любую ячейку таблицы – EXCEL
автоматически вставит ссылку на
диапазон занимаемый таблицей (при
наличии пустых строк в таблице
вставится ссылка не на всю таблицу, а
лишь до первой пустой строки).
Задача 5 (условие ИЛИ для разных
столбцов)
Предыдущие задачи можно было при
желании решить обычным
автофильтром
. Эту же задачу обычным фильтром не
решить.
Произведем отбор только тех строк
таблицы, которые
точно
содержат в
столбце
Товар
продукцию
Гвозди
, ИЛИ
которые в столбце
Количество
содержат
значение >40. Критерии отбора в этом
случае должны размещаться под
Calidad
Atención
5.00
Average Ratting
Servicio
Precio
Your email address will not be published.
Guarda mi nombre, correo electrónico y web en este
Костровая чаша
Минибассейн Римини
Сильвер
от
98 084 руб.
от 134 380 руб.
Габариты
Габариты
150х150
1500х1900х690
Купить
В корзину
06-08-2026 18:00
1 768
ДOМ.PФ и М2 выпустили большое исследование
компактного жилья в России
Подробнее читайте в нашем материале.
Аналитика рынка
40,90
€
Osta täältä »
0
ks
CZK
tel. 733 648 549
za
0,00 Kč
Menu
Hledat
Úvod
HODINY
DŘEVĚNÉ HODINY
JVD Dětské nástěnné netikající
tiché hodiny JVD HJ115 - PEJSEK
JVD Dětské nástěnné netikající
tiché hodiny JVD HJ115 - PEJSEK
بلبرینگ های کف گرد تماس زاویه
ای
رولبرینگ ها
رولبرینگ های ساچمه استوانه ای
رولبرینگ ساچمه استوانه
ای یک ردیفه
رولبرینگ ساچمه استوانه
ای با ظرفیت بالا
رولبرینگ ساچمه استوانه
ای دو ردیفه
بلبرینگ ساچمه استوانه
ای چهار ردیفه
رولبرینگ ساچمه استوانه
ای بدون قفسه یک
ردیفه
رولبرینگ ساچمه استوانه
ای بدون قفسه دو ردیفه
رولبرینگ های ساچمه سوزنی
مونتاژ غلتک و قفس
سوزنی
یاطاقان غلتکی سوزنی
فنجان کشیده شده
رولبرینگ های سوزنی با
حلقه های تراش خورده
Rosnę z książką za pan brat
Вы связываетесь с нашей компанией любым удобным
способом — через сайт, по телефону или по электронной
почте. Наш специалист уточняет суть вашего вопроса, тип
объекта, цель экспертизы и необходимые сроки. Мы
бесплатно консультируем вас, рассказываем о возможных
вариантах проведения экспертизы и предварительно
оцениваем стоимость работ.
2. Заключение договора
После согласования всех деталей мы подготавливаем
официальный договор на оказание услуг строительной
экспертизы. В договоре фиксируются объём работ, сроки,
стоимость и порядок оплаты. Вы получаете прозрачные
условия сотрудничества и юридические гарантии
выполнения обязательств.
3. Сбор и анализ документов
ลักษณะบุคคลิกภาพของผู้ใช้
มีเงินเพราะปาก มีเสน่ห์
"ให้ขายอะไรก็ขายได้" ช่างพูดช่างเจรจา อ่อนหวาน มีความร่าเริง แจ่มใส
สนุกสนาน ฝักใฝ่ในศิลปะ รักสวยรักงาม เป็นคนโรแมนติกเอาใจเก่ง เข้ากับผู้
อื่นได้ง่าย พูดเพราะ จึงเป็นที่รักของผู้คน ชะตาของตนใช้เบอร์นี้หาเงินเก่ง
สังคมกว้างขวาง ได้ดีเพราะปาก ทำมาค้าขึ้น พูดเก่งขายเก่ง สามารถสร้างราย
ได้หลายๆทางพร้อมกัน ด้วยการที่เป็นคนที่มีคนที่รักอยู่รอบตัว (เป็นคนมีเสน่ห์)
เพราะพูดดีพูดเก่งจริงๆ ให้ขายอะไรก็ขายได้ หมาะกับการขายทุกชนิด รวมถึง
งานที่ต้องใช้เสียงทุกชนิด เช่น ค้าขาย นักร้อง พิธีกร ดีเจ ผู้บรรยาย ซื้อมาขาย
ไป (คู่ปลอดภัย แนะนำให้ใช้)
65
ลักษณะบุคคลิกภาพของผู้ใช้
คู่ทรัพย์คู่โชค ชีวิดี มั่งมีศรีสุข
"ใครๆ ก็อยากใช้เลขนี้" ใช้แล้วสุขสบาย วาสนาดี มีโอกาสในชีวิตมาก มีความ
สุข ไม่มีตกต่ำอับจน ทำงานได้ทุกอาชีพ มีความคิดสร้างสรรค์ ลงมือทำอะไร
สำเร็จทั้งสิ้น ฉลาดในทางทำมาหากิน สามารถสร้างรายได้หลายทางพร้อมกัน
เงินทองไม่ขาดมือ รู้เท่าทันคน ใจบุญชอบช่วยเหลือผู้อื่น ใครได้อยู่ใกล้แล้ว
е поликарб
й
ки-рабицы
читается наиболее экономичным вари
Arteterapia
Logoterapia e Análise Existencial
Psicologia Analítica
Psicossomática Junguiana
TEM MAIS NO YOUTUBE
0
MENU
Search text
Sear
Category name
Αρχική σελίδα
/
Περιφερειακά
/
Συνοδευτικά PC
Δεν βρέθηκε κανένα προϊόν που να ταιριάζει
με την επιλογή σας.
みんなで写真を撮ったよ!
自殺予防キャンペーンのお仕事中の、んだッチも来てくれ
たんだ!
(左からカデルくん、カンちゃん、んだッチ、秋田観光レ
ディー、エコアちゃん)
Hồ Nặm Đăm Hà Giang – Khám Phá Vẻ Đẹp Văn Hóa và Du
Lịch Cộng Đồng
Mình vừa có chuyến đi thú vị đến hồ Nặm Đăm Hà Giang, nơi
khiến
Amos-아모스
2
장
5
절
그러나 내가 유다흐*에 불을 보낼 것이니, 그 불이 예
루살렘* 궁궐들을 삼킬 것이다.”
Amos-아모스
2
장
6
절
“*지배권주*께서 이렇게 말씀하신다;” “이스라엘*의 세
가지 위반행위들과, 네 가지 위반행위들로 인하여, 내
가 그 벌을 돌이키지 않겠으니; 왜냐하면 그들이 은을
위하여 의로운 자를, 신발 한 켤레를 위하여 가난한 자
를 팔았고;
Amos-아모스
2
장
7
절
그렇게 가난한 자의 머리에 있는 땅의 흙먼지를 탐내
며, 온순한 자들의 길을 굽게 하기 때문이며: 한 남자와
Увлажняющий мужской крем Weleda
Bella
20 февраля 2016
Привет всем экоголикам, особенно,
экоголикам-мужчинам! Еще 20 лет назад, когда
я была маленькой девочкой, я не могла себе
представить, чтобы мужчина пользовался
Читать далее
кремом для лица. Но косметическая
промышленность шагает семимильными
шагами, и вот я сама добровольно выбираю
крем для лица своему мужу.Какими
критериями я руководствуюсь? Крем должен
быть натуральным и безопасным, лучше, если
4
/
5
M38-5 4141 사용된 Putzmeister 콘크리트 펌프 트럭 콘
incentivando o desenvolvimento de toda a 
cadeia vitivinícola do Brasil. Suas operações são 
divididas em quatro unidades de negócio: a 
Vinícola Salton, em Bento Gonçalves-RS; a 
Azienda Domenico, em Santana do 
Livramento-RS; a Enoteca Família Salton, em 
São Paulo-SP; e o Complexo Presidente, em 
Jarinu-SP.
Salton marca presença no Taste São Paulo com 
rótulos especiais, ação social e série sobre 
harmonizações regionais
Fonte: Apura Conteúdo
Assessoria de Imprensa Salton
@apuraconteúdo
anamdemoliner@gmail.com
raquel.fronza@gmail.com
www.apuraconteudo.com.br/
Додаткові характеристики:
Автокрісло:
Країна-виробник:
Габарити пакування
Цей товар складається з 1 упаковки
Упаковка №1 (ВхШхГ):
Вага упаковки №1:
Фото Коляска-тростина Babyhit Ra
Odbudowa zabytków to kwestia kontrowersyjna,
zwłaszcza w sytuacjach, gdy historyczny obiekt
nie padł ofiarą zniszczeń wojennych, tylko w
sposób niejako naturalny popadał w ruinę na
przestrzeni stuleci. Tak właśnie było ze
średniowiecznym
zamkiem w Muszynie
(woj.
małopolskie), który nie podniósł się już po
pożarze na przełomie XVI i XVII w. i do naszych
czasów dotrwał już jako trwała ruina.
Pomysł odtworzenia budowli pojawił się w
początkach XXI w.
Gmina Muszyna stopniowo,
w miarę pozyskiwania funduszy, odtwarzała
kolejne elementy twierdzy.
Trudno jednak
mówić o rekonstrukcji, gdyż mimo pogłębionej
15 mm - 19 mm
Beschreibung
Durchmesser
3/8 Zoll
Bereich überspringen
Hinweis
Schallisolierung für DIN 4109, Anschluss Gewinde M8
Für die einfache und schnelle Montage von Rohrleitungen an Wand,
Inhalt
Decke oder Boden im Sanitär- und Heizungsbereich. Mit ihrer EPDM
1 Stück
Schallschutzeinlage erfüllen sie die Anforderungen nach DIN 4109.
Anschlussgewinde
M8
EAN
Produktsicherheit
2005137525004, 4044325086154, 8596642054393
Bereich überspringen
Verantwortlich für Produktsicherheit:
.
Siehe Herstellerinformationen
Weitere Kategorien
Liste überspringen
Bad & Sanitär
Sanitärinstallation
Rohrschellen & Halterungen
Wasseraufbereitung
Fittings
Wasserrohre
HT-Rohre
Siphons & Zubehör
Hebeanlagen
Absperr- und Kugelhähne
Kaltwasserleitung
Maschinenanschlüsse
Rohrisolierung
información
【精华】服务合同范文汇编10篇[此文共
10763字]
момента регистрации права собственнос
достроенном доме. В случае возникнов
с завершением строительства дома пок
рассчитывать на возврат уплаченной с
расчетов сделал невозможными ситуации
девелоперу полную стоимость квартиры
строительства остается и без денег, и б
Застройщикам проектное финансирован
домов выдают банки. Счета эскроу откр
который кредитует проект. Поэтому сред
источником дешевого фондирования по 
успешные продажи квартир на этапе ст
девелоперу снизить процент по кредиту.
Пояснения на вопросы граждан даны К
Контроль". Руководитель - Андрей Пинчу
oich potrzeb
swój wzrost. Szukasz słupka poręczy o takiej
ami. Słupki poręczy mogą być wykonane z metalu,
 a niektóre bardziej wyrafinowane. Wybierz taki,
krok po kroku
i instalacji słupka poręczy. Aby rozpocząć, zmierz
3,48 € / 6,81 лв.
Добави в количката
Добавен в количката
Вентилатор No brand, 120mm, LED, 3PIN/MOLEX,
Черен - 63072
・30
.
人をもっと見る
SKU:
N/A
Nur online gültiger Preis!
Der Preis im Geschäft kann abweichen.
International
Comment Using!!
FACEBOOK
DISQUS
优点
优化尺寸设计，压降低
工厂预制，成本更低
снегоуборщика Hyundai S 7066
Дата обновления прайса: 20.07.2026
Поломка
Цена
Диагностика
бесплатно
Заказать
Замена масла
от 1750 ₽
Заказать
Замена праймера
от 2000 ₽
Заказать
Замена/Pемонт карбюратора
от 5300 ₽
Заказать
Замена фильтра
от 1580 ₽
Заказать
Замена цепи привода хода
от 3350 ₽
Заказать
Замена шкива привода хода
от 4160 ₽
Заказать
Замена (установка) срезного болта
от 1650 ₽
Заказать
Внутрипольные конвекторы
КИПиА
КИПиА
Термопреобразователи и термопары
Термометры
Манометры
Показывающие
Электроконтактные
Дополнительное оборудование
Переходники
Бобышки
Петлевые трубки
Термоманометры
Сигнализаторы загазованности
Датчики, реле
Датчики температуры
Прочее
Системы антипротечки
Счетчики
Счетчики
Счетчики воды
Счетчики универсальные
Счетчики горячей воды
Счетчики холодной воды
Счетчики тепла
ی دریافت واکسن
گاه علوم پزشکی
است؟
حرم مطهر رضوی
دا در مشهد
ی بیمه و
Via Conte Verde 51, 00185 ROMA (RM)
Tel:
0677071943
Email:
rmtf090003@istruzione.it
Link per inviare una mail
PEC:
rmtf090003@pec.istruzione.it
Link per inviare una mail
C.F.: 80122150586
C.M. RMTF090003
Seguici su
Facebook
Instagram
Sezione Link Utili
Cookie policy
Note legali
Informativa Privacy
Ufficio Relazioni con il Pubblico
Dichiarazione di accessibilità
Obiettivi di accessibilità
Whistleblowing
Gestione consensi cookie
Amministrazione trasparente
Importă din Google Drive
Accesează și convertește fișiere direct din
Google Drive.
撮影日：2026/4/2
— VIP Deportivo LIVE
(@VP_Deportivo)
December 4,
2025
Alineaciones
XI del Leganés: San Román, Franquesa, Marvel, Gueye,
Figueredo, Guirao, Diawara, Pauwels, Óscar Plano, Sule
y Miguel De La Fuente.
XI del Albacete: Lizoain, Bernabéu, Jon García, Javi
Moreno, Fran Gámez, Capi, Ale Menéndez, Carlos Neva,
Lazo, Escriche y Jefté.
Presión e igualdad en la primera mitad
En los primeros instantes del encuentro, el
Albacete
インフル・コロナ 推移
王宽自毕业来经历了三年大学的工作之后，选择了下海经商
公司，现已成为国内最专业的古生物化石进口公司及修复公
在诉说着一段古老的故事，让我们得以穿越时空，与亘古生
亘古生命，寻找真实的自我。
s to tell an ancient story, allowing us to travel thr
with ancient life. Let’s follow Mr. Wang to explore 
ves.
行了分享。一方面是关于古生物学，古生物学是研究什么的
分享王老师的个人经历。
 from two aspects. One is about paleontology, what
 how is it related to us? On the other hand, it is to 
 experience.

◆ **TASK GOAL**
Copy everything from the start of the rows down to the line containing "значение >40. Критерии отбора в этом", including that line, word for word.

◆ **ANSWER FOR THE TASK**
любую ячейку таблицы – EXCEL
автоматически вставит ссылку на
диапазон занимаемый таблицей (при
наличии пустых строк в таблице
вставится ссылка не на всю таблицу, а
лишь до первой пустой строки).
Задача 5 (условие ИЛИ для разных
столбцов)
Предыдущие задачи можно было при
желании решить обычным
автофильтром
. Эту же задачу обычным фильтром не
решить.
Произведем отбор только тех строк
таблицы, которые
точно
содержат в
столбце
Товар
продукцию
Гвозди
, ИЛИ
которые в столбце
Количество
содержат
значение >40. Критерии отбора в этом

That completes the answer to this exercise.